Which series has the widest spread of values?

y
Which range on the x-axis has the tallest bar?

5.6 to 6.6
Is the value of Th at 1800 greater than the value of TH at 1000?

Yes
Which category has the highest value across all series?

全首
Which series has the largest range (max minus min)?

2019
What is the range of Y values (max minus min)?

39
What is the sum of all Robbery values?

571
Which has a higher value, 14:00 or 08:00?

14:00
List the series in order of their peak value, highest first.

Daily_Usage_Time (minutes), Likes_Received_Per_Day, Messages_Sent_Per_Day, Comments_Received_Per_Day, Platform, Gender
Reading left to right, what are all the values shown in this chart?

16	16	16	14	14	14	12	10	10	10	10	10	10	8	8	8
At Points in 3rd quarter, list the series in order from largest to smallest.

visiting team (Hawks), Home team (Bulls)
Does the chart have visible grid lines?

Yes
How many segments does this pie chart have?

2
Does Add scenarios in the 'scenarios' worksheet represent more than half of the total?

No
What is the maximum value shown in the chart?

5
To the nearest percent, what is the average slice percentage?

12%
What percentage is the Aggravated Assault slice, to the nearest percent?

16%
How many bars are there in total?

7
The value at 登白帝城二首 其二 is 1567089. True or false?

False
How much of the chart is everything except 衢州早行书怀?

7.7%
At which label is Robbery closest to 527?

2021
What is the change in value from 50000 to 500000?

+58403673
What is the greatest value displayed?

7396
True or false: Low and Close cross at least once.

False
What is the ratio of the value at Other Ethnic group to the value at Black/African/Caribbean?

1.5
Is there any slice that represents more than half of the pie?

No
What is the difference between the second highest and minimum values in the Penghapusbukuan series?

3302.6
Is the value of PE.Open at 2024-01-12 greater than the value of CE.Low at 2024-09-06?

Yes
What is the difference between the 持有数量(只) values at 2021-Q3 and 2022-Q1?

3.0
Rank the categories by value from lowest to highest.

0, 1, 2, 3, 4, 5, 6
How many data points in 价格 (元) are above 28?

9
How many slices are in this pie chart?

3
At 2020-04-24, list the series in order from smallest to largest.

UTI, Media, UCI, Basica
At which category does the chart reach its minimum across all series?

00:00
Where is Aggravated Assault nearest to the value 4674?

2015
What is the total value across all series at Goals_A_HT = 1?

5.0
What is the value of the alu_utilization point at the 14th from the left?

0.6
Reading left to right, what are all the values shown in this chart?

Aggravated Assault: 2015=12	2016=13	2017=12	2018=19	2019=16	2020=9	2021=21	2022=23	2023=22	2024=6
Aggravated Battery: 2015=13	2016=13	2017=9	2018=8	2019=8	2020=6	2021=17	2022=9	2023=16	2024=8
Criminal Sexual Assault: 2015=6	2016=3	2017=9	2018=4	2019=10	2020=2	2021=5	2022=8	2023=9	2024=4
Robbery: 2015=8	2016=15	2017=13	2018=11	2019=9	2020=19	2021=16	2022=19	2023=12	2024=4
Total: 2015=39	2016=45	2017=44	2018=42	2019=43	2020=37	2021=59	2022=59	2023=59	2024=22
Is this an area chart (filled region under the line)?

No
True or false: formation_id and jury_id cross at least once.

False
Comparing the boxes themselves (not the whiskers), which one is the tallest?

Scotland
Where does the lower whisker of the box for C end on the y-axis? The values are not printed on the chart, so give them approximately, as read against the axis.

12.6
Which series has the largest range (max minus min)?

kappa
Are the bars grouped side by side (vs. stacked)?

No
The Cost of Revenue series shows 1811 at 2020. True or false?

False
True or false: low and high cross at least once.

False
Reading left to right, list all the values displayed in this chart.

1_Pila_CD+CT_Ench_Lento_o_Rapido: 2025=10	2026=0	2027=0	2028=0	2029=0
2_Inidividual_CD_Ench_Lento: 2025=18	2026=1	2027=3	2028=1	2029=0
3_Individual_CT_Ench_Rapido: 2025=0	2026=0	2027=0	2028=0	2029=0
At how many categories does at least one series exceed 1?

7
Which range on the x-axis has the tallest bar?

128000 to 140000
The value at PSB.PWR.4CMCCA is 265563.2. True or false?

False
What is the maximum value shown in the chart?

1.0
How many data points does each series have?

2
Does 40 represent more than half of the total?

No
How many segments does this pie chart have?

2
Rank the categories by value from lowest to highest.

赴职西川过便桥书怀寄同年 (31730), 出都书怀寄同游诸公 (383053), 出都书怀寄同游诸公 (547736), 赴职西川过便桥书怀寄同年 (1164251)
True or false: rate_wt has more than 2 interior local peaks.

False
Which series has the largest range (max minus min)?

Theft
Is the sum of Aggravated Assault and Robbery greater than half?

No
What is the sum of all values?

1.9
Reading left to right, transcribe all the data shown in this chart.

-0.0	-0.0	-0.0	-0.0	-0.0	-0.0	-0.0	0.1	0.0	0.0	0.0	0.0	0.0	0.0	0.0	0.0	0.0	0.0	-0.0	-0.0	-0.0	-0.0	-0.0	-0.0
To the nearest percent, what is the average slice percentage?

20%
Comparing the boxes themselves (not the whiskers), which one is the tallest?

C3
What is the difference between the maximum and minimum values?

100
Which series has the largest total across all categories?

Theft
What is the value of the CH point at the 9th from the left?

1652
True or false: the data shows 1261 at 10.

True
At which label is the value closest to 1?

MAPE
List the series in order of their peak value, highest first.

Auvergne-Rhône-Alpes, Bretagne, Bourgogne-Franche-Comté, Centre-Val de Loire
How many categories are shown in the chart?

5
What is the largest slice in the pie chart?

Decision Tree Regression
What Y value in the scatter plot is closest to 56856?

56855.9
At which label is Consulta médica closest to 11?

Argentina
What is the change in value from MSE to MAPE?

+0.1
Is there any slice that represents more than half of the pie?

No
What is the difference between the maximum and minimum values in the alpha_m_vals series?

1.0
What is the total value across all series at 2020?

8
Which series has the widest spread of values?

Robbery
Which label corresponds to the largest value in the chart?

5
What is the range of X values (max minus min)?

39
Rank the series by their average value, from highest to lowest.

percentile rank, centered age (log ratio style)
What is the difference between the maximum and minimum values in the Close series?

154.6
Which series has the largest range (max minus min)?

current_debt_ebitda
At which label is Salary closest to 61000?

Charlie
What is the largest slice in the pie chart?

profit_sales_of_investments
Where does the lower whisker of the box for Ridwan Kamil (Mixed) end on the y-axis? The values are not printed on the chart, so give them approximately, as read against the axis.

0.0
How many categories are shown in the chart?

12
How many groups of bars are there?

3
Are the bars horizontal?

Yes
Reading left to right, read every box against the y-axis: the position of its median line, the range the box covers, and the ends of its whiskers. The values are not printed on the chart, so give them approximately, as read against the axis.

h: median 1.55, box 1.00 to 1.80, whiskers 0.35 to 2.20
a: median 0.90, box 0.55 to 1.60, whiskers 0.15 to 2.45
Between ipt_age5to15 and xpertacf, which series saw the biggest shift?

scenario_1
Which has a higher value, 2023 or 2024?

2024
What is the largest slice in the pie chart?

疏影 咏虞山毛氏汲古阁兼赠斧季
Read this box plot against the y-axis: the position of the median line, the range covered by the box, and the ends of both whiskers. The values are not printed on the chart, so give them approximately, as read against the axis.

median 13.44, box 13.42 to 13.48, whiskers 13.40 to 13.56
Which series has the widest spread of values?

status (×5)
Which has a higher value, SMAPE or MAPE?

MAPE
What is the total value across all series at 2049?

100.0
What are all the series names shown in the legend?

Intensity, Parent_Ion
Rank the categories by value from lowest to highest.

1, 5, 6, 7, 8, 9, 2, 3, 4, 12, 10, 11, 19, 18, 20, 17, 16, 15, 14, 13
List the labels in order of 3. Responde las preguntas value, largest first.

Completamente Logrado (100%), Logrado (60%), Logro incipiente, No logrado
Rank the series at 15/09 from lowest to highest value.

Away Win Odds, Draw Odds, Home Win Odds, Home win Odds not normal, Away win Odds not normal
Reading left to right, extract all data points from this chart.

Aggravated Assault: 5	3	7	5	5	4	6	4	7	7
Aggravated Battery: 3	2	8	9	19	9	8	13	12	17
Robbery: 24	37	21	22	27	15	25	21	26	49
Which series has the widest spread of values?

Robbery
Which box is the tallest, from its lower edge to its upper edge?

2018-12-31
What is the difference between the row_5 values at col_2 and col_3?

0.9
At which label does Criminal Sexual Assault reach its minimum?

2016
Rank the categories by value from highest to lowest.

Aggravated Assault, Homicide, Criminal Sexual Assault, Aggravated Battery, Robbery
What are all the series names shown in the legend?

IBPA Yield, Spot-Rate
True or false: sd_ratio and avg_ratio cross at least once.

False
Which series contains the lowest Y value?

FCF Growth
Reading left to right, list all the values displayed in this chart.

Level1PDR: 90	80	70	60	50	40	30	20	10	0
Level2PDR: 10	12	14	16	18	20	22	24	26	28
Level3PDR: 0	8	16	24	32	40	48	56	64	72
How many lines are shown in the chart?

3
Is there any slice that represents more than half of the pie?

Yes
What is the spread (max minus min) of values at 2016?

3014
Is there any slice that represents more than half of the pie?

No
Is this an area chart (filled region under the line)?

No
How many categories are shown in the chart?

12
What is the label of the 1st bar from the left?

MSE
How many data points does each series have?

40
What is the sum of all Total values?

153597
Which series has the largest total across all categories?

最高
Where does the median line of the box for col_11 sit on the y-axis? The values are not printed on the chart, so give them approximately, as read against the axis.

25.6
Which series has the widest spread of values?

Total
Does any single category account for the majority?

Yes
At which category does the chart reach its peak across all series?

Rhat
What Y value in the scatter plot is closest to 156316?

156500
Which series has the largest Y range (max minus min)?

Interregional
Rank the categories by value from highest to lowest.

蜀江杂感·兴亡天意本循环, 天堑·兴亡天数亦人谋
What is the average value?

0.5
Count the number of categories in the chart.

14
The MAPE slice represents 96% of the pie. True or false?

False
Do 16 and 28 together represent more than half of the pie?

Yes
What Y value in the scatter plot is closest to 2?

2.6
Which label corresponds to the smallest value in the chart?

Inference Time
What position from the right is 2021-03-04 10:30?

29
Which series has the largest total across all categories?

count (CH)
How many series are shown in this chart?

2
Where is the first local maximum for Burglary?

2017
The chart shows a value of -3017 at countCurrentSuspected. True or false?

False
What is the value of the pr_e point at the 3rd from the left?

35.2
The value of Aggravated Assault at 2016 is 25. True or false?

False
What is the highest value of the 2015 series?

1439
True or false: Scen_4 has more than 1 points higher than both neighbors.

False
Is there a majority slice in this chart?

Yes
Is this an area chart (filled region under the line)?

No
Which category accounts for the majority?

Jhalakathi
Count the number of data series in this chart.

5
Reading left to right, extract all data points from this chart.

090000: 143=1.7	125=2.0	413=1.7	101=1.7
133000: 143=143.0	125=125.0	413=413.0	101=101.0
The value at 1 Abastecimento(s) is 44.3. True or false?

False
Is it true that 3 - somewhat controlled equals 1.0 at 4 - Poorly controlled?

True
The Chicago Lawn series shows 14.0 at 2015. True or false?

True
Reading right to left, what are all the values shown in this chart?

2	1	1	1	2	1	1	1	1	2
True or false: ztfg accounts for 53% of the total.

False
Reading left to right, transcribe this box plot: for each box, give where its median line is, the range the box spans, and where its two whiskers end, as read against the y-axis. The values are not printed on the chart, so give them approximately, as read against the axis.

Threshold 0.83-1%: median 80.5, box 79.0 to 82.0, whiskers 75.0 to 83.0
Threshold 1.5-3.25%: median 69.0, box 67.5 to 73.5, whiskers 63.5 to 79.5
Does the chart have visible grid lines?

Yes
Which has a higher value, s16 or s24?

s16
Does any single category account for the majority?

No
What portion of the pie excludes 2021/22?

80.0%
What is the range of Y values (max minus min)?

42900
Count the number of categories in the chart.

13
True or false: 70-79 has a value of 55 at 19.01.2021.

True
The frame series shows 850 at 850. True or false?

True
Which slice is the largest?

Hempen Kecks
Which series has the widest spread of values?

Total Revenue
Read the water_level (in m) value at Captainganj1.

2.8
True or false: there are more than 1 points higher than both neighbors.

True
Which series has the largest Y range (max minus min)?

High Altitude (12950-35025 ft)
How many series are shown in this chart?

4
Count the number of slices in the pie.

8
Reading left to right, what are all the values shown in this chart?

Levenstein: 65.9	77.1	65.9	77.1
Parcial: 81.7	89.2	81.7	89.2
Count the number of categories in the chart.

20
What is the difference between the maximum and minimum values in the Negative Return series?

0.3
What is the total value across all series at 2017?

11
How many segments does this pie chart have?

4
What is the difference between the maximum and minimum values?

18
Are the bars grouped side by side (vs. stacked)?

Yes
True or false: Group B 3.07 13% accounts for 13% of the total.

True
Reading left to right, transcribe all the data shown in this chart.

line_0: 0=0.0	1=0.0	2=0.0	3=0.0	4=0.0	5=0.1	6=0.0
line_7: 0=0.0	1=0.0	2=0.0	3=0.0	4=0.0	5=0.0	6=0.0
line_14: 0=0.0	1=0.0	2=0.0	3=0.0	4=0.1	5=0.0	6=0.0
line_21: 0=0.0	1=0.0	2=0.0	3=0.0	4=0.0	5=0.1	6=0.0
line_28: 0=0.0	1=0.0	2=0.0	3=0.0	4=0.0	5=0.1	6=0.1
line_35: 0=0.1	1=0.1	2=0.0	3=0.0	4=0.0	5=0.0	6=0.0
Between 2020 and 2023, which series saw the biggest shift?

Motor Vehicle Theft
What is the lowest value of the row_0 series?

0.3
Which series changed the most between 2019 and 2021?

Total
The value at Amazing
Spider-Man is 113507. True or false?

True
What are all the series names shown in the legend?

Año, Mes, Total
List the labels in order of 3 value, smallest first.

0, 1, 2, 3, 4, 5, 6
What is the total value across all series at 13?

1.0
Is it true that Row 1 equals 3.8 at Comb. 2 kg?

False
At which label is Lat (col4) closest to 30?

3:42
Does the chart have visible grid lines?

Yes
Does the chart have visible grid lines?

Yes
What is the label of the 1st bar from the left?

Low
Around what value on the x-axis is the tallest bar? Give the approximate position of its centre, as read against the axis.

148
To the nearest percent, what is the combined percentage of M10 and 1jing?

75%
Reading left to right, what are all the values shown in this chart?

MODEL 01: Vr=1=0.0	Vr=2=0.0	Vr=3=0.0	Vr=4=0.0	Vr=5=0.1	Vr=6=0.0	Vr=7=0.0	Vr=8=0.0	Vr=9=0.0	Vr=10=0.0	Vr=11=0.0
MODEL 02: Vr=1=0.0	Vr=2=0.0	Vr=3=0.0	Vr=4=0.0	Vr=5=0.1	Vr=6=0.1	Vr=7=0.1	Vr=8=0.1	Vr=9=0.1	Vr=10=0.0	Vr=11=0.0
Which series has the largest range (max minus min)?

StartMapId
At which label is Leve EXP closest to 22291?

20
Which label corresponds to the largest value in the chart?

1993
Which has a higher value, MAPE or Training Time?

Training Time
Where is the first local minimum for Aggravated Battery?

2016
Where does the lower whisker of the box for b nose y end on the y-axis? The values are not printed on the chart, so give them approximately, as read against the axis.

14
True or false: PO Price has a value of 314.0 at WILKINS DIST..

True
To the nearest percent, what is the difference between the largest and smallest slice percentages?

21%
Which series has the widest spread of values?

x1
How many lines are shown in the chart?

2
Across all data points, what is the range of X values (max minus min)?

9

****

WHAT YOU HAVE TO DO: Identify every line of the data that contains the word "slices", and copy each of those lines in full.

EXERCISE SOLUTION:
How many slices are in this pie chart?
Count the number of slices in the pie.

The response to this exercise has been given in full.